Here’s exactly what I needed: https://github.com/squinkylabs/SquinkyVCV/blob/6cd92018eca23e92f8268916c103627f229af2cc/src/seq/NoteDisplay.cpp#L383

Great, glad it helped. btw, @Vortico was extremely helpful when I was working though this, so if you have any more questions, you will get good answers.

Why are you using TransparentWidget? It is “a Widget that does not respond to events and does not pass events to children”. You should use OpaqueWidget if you want the user to interact with it.

Event classes are documented in event.hpp.

Thanks @Vortico,

I really didn’t know the difference from OpaqueWidget and TransparentWidget until just now. The reason I used OpaqueWidget was just out of ignorance. I was using code that I had copy/pasted and modified. Thanks for the information.

Thanks!

I’m almost there, but I ran into one little snag. My key event doesn’t seem to be getting consumed by VCV Rack. When I click on the left arrow key, I do get a debug message of KEY_LEFT pressed, but the rack interface also scrolls to the left.

Here’s my code:

void onHoverKey(const event::HoverKey &e) override
{
  DEBUG("Key: %d.  Action: %d", e.key, e.action);

  if (e.action == GLFW_PRESS)
  {
    switch (e.key) 
    {
      case GLFW_KEY_LEFT:
	 e.consume(this);
	 DEBUG("KEY_LEFT pressed");
	 break;
      case GLFW_KEY_RIGHT:
         break;
      default:
         OpaqueWidget::onHoverKey(e);
    }
  }
  else
  {
    OpaqueWidget::onHoverKey(e);
  }
}

Any suggestions?

did you copy the part of my code where I consume the event so that rack doesn’t get it?

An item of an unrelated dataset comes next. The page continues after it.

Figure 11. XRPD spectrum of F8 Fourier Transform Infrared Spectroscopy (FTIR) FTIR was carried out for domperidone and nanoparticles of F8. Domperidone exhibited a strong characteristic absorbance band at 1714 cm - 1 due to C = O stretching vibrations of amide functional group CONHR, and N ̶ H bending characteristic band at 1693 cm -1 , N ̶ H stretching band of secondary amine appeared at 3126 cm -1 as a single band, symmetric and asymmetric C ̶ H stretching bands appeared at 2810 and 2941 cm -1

void NoteDisplay::onHoverKey(const event::HoverKey &e)
{
    bool handled = handleKey(e.key, e.mods, e.action);
    if (handled) {
        e.consume(this);
    } else if (isKeyWeNeedToStealFromRack(e.key)) {
        // Swallow all hover events around cursor keys.
        // This keeps Rack from stealing them.
        e.consume(this);
    } else {
        OpaqueWidget::onHoverKey(e);
    }
}

Oh, I see that you did. Difference between transparent and opaque widgets?

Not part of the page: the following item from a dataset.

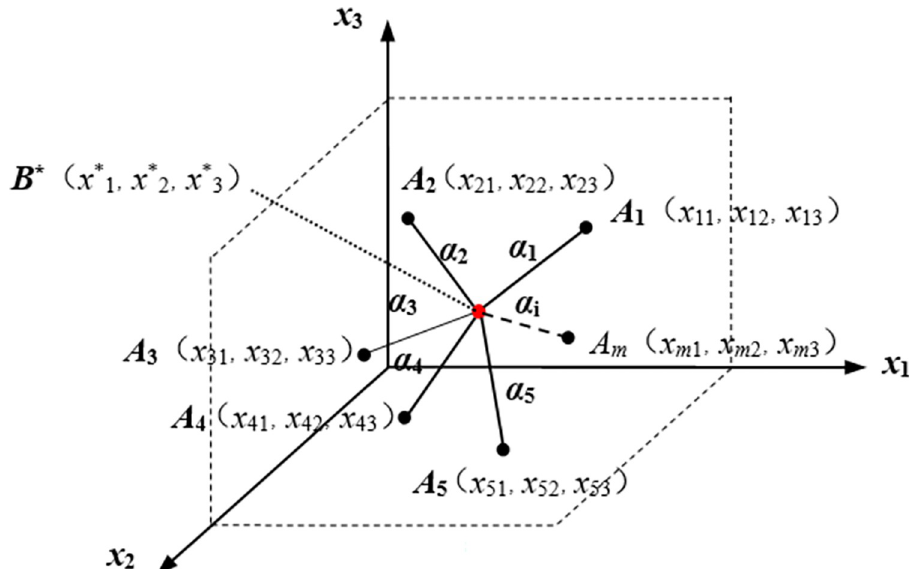
Fig 1. The three-dimensional space Fermat-Torricelli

That doesn’t seem to be the case. I had it as a transparent Wizard at first until Andrew corrected me.

I don’t know about Rack v1, but in Rack v2, the RackScrollWidget that holds the rack has been rewritten to handle arrow keys only if the HoverKey is not consumed by children.

I’ve simplified the problem and I’m still mystified. This code will not consume the press event for the left and right arrows, even if “got here” was reached.

void onHoverKey(const event::HoverKey & e) override {

  // e.consume(this);

  if (e.action == GLFW_PRESS && e.key == GLFW_KEY_LEFT) {
    DEBUG("got here");
    e.consume(this);
  } 
  else {
    OpaqueWidget::onHoverKey(e);
  }
}

But of course, this code consumes everything:

void onHoverKey(const event::HoverKey & e) override {
  e.consume(this); 
}

How strange is that?!

I notice you are looking at e.action. Does event::HoverKey have an e.action? My code doesn’t look at that.

I think so? I grabbed it from your code here:

(see your posted code above in this thread)

What I think may be happening is that another action, like key repeat, is tripping me up. This works fine without the action. I’ll probably roll with that for now and keep it simple. :slight_smile:

void onHoverKey(const event::HoverKey &e) override
{
	if (e.key == GLFW_KEY_LEFT)
	{
		e.consume(this);
		DEBUG("yes");
	}
}

Just for historical sake, here’s the code that is working well for my needs:

if (e.key == GLFW_KEY_RIGHT)
{
	e.consume(this);

	if(e.action == GLFW_PRESS)
	{
		// do stuff
	}
}

Okay, looks like Rack v1 behaves the same as the Rack v2 branch I’m working on. If you don’t consume the HoverKey when action == RACK_HELD, it’ll be consumed be its ancestor, RackScrollWidget by scrolling the rack.